▶ [Problem to work on]:
Show each line in the data below that contains the word "распознавания".

[Start of section]

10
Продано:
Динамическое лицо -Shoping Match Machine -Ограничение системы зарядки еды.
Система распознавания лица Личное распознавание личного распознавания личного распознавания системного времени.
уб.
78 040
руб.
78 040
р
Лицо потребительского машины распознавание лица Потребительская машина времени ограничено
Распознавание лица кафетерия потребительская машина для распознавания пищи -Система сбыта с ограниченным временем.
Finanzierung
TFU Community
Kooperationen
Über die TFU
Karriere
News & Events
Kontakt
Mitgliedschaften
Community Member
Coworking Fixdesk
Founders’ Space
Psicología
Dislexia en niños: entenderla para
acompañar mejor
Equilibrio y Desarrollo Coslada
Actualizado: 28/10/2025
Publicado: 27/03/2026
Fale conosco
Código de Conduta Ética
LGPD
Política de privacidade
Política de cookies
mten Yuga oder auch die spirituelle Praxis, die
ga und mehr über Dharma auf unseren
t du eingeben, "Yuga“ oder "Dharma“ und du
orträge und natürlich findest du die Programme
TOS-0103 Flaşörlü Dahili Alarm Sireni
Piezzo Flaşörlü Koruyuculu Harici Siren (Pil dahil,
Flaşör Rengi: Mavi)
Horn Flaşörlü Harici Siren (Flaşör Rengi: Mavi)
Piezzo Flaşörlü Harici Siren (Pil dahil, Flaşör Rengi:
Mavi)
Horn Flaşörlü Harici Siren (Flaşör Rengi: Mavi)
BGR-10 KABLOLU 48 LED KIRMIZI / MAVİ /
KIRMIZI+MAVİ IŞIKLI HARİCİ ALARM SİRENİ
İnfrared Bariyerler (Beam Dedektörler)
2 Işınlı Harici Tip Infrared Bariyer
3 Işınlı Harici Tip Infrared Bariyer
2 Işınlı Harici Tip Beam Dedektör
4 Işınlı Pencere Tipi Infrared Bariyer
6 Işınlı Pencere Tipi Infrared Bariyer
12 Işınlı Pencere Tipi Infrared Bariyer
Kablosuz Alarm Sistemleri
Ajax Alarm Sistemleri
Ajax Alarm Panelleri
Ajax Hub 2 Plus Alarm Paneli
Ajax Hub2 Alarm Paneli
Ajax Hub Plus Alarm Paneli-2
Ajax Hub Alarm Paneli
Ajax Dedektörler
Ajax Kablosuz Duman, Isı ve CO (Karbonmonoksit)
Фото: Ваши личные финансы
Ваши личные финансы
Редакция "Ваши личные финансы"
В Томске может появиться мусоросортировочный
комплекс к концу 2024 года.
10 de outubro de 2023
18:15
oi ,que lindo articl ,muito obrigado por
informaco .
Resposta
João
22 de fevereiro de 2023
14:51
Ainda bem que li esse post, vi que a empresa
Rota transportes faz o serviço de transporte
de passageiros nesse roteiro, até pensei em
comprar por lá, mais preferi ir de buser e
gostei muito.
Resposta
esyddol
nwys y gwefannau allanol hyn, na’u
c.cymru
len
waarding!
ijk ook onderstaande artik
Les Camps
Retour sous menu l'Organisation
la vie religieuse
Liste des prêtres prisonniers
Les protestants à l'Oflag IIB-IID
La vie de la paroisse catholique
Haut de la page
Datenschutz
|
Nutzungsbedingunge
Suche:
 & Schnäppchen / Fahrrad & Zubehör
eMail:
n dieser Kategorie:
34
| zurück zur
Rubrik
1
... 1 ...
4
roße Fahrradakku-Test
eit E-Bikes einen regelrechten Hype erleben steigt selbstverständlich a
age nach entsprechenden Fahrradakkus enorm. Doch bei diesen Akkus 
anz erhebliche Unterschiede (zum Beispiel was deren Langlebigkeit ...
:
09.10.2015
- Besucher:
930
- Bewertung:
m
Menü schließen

[End of section]

▶ [Solution for this problem]:
Система распознавания лица Личное распознавание личного распознавания личного распознавания системного времени.
Распознавание лица кафетерия потребительская машина для распознавания пищи -Система сбыта с ограниченным временем.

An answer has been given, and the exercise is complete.